Abstract
Aims/hypothesis
Mutations in hepatocyte nuclear factor (HNF)-4α gene cause a form of maturity-onset diabetes of the young (MODY1). The T130I mutation is a rare missense mutation, which affects a conserved amino acid in a DNA binding domain. This mutation can be found in the general population, so this variant alone does not cause MODY. However, its significance in the development of late-onset Type 2 diabetes is not known.
Methods
We screened 423 unrelated Japanese patients with late-onset Type 2 diabetes and 354 unrelated non-diabetic control subjects for the T130I mutation in the HNF-4α gene. The transactivation ability of T130I-HNF-4α was assessed using reporter gene assay.
Results
The frequency of the T130I mutation was higher in Type 2 diabetic patients (p=0.015, odds ratio 4.3, 95%CI 1.24–14.98) than control subjects. The serum HDL-cholesterol concentration was lower in Type 2 diabetic patients with the T130I mutation compared with those without this mutation (p=0.006).

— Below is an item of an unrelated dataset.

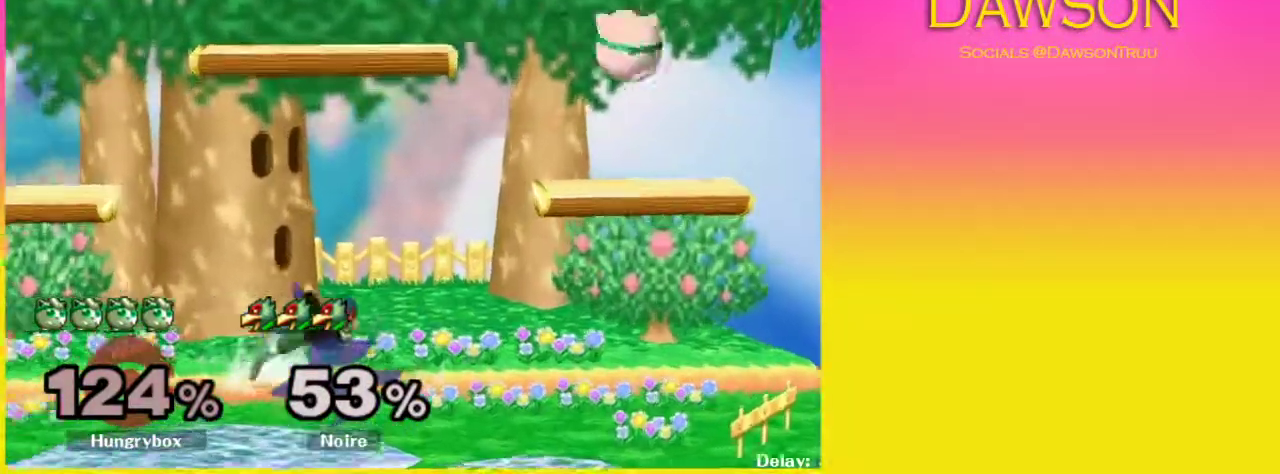
{"buttons": [], "left_stick": "right", "right_stick": "center", "events": [[67, "left_stick", "down-left"], [117, "left_stick", "center"], [300, "Y", "down"], [367, "left_stick", "left"], [433, "Y", "up"], [467, "left_stick", "right"]]}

Reporter gene analysis showed that T130I-HNF-4α transcriptional activity was not impaired compared with wild-type HNF-4α in Hela and MIN6 cells, but it was reduced in HepG2 and primary cultured mouse hepatocytes (27–78% of wild type, p<0.05).
Conclusion/interpretation
Our findings suggest that T130I-HNF-4α is a loss-of-function mutation in hepatocytes and that this mutation is associated with late-onset Type 2 diabetes in Japanese subjects. The T130I mutation in the HNF-4α gene might be involved in the development of Type 2 diabetes in the Japanese population.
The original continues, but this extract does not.